Umumnya tahi lalat berbentuk bulat atau oval dan teratur di setiap sisinya. Curigai tahi lalat jika ukurannya tak beraturan atau tidak simetris. Ini bisa jadi tanda melanoma maligna.

B – border irregularity

Batas pinggiran tahi lalat normal umumnya tampak jelas dan tegas. Pada kasus melanoma maligna, akan tampak batasan yang kabur atau tidak jelas. Bahkan, bisa juga tampak menonjol.

C – color

Tahi lalat yang normal warnanya akan sama di segala sisinya. Pada melanoma maligna, tahi lalat cenderung memiliki beberapa warna kombinasi. Misalnya ada warna merah tua di sekelilingnya, atau di tengahnya terdapat warna kecokelatan.

D – Diameter

Ukuran tahi lalat yang normal adalah 6 mm. Jika ada perubahan ukuran tahi lalat menjadi lebih dari 6 mm, waspadalah karena ini juga merupakan tanda dari melanoma maligna. Meski demikian, ada beberapa kasus ditemukan melanoma berukuran kurang dari 6 mm.

E – Evolution

Perhatikan juga apakah ada evolusi, atau perubahan yang berangsur-angsur terjadi pada tahi lalat yang Anda miliki. Mulai dari ukuran, bentuk, warna, penonjolan, hingga berbagai keluhan yang menyertai.

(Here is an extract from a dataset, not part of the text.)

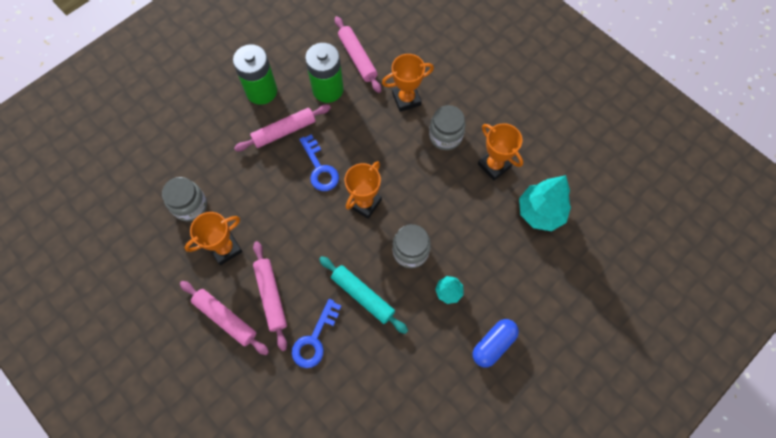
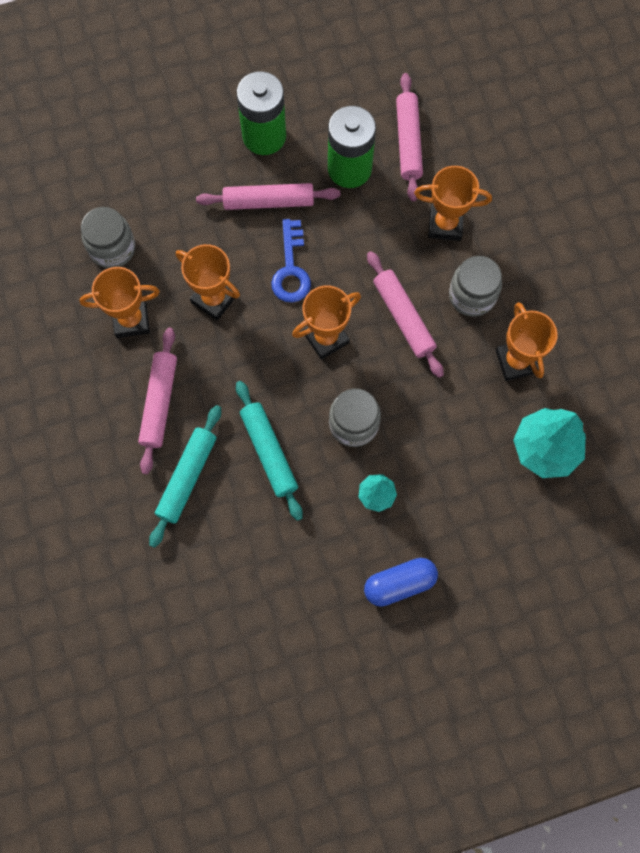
camera: 25 degrees right, 5 degrees up
pink rolling pin [180,281,269,355] -> pink rolling pin moved to [367,251,444,378]
blue key [292,299,341,368] -> turquoise rolling pin [149,405,221,548]
none -> orange trophy [176,244,240,321]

Jika Anda menemukan sesuatu yang aneh atau terjadi perubahan pada tahi lalat di tubuh, jangan ragu untuk berkonsultasi dengan dokter spesialis kulit. Lebih baik mengetahui sejak dini sehingga bisa dilakukan pengobatan sedini mungkin. Selain itu, untuk melindungi kulit dari paparan sinar UV, sering-seringlah menggunakan pelindung dari sinar matahari, seperti tabir surya, jaket, atau topi ketika bepergian.